As an example a JSON structure for a file looks like:

{"hash_list": ["0CVUtILbsnYD3Royz7Yu8sOSxjl9f/b+b6wPa9DCRTY=",
               "AAXUaflNSSHEbZnjVAiY1b2Fz7YvQHwle/iZUHct09U=",
               "MunCygnx7AU/49Kdo+H3s72OludZ7KjzfA4k1ui2NAw="],
 "msg_id": 1,
 "filetype": 1,
 "group": "admin",
 "inode": 284938,
 "mode": 33188,
 "owner": "dup",
 "atime": 1401023677,
 "uid": 530,
 "ctime": 1401023685,
 "name": "/home/dup/Dossiers_Perso/projets/sauvegarde/config.log",
 "link": "",
 "hostname": "d630",
 "mtime": 1401023685,
 "gid": 530,
 "fsize": 37803,
 "data_sent": 1
}

Database (local cache)

For now Information is stored with the following scheme:

--- files ----          -- buffers ---    - transmited -
| file_id *  |          | buffer_id *|    | buffer_id *|
| cache_time |          | url        |    --------------
| inode      |          | data       |
| type       |          --------------
| file_user  |
| file_group |
| uid        |
| gid        |
| atime      |
| ctime      |
| mtime      |
| mode       |
| size       |
| name       |
| transmitted|
| link       |
--------------

Two indexes are created: transmited_buffer_id which indexes buffer_id from transmited table in ascending order and files_inodes which indexes inode from files table in ascending order.
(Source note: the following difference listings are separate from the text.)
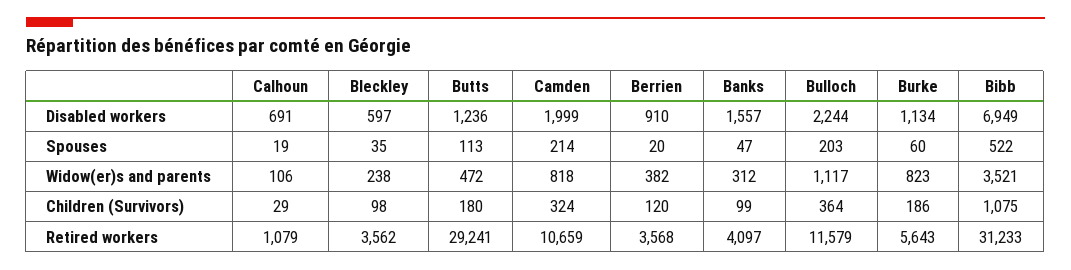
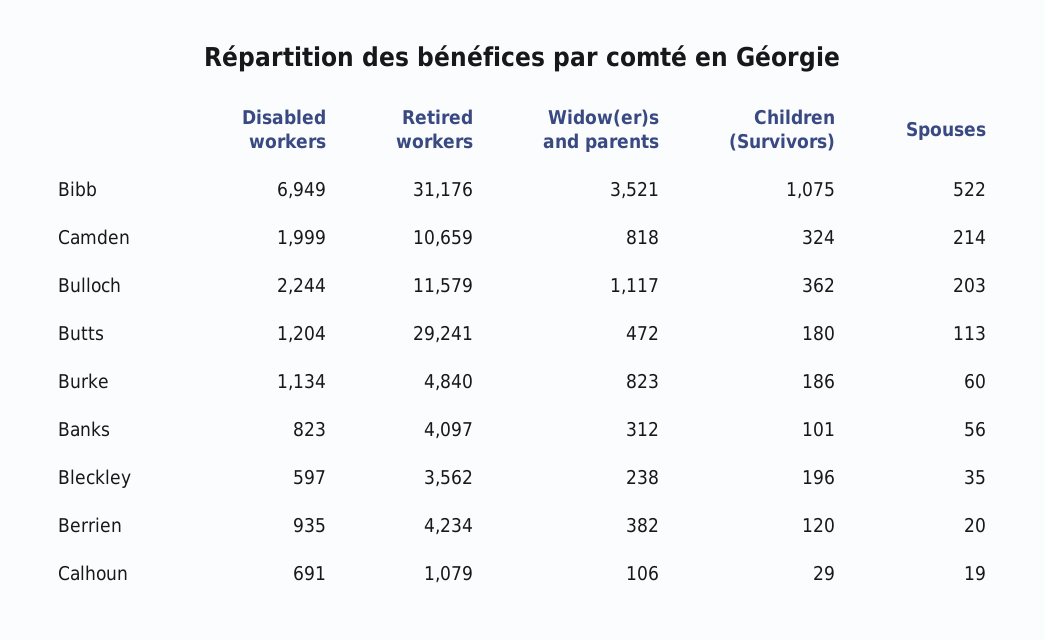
Butts, Disabled workers: 1236 -> 1204
Berrien, Disabled workers: 910 -> 935
Banks, Disabled workers: 1557 -> 823
Banks, Spouses: 47 -> 56
Bleckley, Children (Survivors): 98 -> 196
Banks, Children (Survivors): 99 -> 101
Bulloch, Children (Survivors): 364 -> 362
Berrien, Retired workers: 3568 -> 4234
Burke, Retired workers: 5643 -> 4840
Bibb, Retired workers: 31233 -> 31176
Buffer order has to be kept. In the programs (when we pass things into memory with C structure or into JSON formatted message) we keep buffer order in an implicit manner (by storing the ordered list of checksums of a file). So we store every JSON buffer we should have sent to server into a simple table named buffers. 'file_id' and 'buffer_id' fields marked with '*' are primary keys.

SQLITE is not used with asynchronous mode (PRAGMA synchronous = OFF;). When asynchronous mode is used all reads to the database for records that has just been written to fails (nothing has been written at all!). Even if it is really faster (by 19 times) it leads to data inconsistancy and may lead to database corruption and/or data loss.

API

The API is described in API.md

Server backends

File backend

Stores meta data into flat files and data directly in directories and subdirectories named by their hash. Default level of indirection is 2. This means that each hash is stored in 2 subdirectories: beef0345... is stored in /be/ef/0345... with level 2 and in /be/ef/03/45.... with level 3. Along with the hash file a small meta file is stored (filename ends with .meta). It contains the original size of the uncompressed block and the compression type that was used to store the hash.

Considering that we do not want more than 256 files in (level + 1) and considering that each hash saved has the default size of 16 Kb then with level 2 one may store up to 512 Gb of deduplicated data. Level 3 can store up to 256 Tb of data and level 4 up to 65536 Tb ! Keep in mind also that creating such amount of directories takes space: 256 Mb for level 2, 64 Gb for level 3 and 16 Tb for level 4 ! Also it may take a long time to create those directories: level 3 took nearly 1 hour on my system where level 2 took only 2 seconds (the hard drive was a SSD at that time)!